The grass carp is a large member of the minnow family. Grass carp are large and thick-bodied, silvery, with a broad, blunt head, a short, pointed dorsal fin, and a terminal, transverse mouth. Both dorsal and anal fins lack spines at the leading edge. The scales appear crosshatched, similar to those of a common carp. The anal fin is closer to the tail fin than in native minnows.
Total length: 12 to 24 inches; maximum length 48 inches. Weight: up to 50 pounds or more.
Widely distributed in the Missouri, Mississippi, and St. Francis rivers. Occasionally found in nearly any stream in the state, but most of these are the result of escape from impoundments where they have been stocked.
Habitat and Conservation
Native to eastern Asia; introduced to the United States as early as 1963, it quickly dispersed and spread from its points of introduction. Today it is found in large rivers and in natural and artificial impoundments. It is stocked in ponds and lakes to control vegetation, but it commonly removes too much vegetation and instead deteriorates the habitat for game fish.

▶ **Goal of the exercise**
Copy the grass carp description from "The grass carp" through "pounds or more.", swapping "dorsal" for "back" wherever it occurs in that span.

▶ **Source information**
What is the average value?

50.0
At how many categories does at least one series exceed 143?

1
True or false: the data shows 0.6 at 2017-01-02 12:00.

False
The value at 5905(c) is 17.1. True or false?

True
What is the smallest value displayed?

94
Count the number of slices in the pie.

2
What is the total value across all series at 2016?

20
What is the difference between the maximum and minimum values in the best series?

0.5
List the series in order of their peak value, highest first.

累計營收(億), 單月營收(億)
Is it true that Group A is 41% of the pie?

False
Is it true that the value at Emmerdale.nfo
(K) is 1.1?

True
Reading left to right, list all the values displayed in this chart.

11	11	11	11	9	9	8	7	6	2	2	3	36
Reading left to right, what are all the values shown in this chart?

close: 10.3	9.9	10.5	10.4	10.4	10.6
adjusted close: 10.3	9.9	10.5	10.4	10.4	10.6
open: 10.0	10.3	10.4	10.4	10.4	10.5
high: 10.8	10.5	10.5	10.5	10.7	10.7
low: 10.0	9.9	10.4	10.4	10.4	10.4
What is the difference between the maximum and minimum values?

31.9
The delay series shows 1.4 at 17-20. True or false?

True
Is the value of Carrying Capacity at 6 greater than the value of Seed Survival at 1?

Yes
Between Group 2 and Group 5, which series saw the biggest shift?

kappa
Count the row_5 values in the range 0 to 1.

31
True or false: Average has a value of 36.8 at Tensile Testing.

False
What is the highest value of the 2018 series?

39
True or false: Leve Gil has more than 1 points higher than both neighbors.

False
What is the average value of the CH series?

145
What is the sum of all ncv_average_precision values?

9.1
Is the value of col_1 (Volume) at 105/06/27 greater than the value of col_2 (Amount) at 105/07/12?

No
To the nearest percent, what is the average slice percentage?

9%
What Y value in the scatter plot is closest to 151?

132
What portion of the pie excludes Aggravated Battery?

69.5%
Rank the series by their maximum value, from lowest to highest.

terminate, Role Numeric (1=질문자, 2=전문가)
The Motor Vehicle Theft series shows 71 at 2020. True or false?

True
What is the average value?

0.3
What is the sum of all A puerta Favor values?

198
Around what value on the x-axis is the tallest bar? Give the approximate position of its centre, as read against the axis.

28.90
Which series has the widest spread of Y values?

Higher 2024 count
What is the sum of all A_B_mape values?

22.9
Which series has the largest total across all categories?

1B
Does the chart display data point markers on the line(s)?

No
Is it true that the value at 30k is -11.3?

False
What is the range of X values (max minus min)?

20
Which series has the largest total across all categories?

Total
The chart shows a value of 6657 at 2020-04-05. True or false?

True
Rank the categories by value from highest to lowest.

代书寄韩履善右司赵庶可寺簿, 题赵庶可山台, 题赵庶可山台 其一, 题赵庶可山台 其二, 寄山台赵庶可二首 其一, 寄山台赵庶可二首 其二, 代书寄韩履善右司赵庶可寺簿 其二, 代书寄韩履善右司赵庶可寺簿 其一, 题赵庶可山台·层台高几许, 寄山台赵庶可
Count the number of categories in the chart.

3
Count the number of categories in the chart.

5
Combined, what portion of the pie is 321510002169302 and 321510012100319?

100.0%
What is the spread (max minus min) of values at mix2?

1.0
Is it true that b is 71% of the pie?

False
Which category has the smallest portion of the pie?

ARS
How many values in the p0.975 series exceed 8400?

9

▶ **Exercise answer**
The grass carp is a large member of the minnow family. Grass carp are large and thick-bodied, silvery, with a broad, blunt head, a short, pointed back fin, and a terminal, transverse mouth. Both back and anal fins lack spines at the leading edge. The scales appear crosshatched, similar to those of a common carp. The anal fin is closer to the tail fin than in native minnows.
Total length: 12 to 24 inches; maximum length 48 inches. Weight: up to 50 pounds or more.